Mesela ben, mezhep kavramını orta okula giderken sınıfımda duymuştum ve ne olduğunu anlamamıştım. Neyin ayrımı diye de o kadar çok kafa yormuştum ki, akşam işten gelen anneme ilk sorduğum mezhep nedir olmuştuÇünkü sınıfımda yobaz fikirli bir aile, çocuğuna aynı fikri aşılamıştı.
Dediğinizden yola çıkarak namazın ne zaman ne kadar olgunluğa bilgiye erişildiğinde kılınması gerektiğini biliyorsunuz size soruyorum şimdi kendi isteğiyle namaz kılan bir kişi namazından dönerse ne olur attığı adımın anlamı = ortada bu yüzden namazdan dönülmemesi vurgulanmış olamaz mı aynı zamanda namazı istemek için için gerekli şartlara yoğrulurken o şartlara yoğrulun yoğrulmadan geçmeyin anlamında da namaza teşvik edilmiş olabilir
Bir de yasaların adaleti gözetmesi var tabi.. Baklava çalan çocukları yıllarca hapiste yatırıp, banka hortumlayanları serbest bırakmakla olmuyor ahlaklı toplum
sanırım yanlış düşünmüşüm oysa ima da etmiştim o kadar @dennise 'in de dediği gibi namazın ergenliğe girenlere starter pack gibi verilmesi doğru değil araştırmalara girmesi farzdır çünkü dini araştırdıkça namazı isteyerek kılacaktır sorularını giderdiğidne yeniden soruları oluştuğunda giderdikçe mertebesi yükselecektir ve artık Allah'ın önünde boyun eğecektir hiçbir zorlama olmadan kalbi var insanın islamda bahsedilen kalp diliyle de kendini oraya itebilir namaz kılmamaya aciz kalıyor insan namazın bir sonraki adım olduğunu kalbiyle ve ondan gelen iletiyle de aklıyla biliyor peki geriye adım atarsa ne olur? ileriye adım atarsa ne olur?Namazdan dönmek ; kendini bilmez kişilerce ortaya atılmış alelade bir deyimdir. İnanır, inanmaz. Önce inanır, sonra inanmaz.

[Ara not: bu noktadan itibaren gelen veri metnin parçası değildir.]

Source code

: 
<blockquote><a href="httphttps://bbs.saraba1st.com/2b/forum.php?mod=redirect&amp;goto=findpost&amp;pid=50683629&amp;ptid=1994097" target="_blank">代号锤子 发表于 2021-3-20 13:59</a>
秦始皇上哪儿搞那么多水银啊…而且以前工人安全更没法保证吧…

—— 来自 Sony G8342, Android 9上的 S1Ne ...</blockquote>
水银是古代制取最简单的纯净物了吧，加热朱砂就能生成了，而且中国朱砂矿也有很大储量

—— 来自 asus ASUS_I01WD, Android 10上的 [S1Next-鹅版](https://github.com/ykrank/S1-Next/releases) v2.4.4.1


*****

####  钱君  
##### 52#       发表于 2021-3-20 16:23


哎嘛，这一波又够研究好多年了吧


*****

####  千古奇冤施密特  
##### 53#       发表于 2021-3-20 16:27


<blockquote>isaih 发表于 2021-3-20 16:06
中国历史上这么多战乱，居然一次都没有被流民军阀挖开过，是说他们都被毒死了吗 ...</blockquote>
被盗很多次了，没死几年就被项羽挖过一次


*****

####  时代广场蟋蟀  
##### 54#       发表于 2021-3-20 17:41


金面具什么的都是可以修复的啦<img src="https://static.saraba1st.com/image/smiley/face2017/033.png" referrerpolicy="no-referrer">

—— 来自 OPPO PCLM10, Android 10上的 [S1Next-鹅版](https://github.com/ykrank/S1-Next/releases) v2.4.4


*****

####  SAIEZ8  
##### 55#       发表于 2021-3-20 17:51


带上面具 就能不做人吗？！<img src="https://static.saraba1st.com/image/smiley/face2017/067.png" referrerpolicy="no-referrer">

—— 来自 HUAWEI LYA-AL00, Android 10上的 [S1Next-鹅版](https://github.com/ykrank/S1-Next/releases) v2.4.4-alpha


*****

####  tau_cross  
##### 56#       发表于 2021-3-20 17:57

Allah'ın bizim namazımıza ihtiyacı yok. Evreni yaratan üstün aklın maksadının namaz olduğunu düşünmüyorum.
O nedenle tüm ibadetler bütündür, birini yapıp diğerini bırakamayız; Müslümansak tekamülümüz için hepsi gerekli.Sizin namaz kılmanız da salattır, iyilik doğruluk adalet sevgi hoşgörü barış için yaptığınız düşünce ve davranışlarınız da salattır. Bu ikisinin de yapılması gerekir.
O nedenle tüm ibadetler bütündür, birini yapıp diğerini bırakamayız; Müslümansak tekamülümüz için hepsi gerekli.
Hep söylendiği için klişeleşmiş bir cümle: bizim namaza ihtiyacımız var, Allah'ın değil. Sadece namazla olmaz elbette ancak namazsız hiç olmuyor; eğer kul hissedebilirse, Allah ile direkt temas kurulan tek ibadet namazdır ki namazın içinde bir de zikir ibadeti var. "Beni anın ki ben de sizi anayım" diyor Allah, namazda kulun ve yaratıcısının karşılıklı birbirini anması söz konusu. Çok özel bir an bu.
Bunlar çok derin konular, mümkün olduğunca ahkam kesmemeye çalışıyorum, bu seferlik sessizliğimi bozmak istedim.